Timo Werner hatte auch bei der Ehrenrunde nach dem erlösenden Fünf-Tore-Spektakel gegen Italien noch diesen schlurfenden Gang.
Nimm doch mal die Füße hoch, würden besorgte Teenager-Eltern bei diesem Anblick ihrem Filius sicher zurufen. Werner, 26, ist diesem Alter längst entwachsen und würde auch solch einer Kritik nun wieder besser begegnen können. Er kann ja leichtfüßig sprinten, er kann ja auch wieder Tore schießen.
«Tore sind immer gut für einen Stürmer. In meinem Fall doppelt und dreifach, wenn man nach jedem Spiel angezählt wird und in der Kritik steht», sagte der Fußball-Nationalspieler nach seinem Doppelpack beim 5:2-Kantersieg gegen den Europameister in Mönchengladbach im ZDF-Interview. Einen anerkennenden Klaps von Italiens Torwart-Hüne Gianluigi Donnarumma hatte er sich da schon abgeholt. «Wir freuen uns über den Timo», sagte Bundestrainer Hansi Flick.
Tore sichern Akzeptanz
Werner musste in den vergangenen Monaten für ein deutsches Dilemma herhalten. Den klassischen Neuner, den Brecher im Strafraum, hat der nationale Fußball nicht. Werner trägt die Neun auf dem Rücken. Er ist der offensive Platzhalter für eine Vakanz. Dass sein Spiel ein anderes ist, wird nur akzeptiert, wenn er Tore liefert.
«Es ist wichtig, dass die Spieler ein Vertrauen spüren. Wir haben den Spielern das auch so vermittelt», sagte Flick über seine offensiven Sorgenkandidaten Werner, Leroy Sané und Serge Gnabry, die alle ihre persönliche Formkrise durch den Länderspiel-Viererpack der Nations League schleppten und gegen Italien alle aufsteigende Form erkennen ließen. Sané immerhin mit viel Engagement, der eingewechselte Gnabry mit zwei Torvorlagen.
Bilanz spricht Bände
Und Werner wieder als Vollstrecker, wenn auch mit Anlaufschwierigkeiten. Immer wieder war ein Raunen durch den Borussia-Park gegangen, wenn ihm vor seinem Doppelpack ein Ball versprang, eine Aktion misslang. Die Fans schwankten zwischen Ungeduld und Mitgefühl. Werner steht einfach immer unter besonderer Beobachtung.
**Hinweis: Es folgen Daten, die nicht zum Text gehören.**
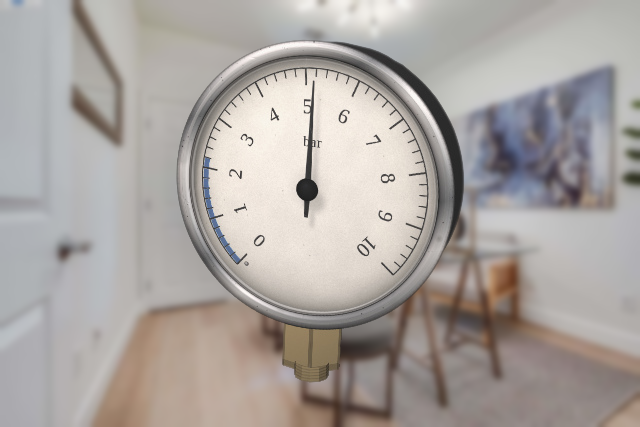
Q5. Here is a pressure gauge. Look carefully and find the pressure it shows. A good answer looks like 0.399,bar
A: 5.2,bar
Seine Bilanz unter Flick als Bundestrainer ist dennoch blendend. Acht Tore in elf Spielen. Keiner traf häufiger. Da gäbe es doch wenig zu mäkeln. Aber die vergangenen Monate waren zäh für den Schwaben. Beim FC Chelsea lief es gar nicht. Nur vier Saisontore beim Londoner Top-Club, meist im Schatten von DFB-Kumpel Kai Havertz, und auch im DFB-Trikot im WM-Jahr 2022 nur ein dürftiger Treffer gegen Israel.
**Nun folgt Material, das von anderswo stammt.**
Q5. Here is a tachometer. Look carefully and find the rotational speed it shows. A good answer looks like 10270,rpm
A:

«Dass ich gerade nicht der bin, der ich vor einiger Zeit noch war, ist vielleicht auch klar, nach den letzten Wochen und Monaten im Verein», gestand Werner. Ein bisschen Sommerleichtigkeit wird dem ehemaligen Leipziger gut tun. Noch ist nicht klar, ob er überhaupt bei Chelsea bleibt. Sein Vertrag dort läuft noch drei Jahre. Eine dauerhafte Einsatzperspektive wäre aber wichtig Richtung WM. «Es würde sich keiner beschweren, wenn die Topform im Oktober, November wieder kommen wird», sagte Werner.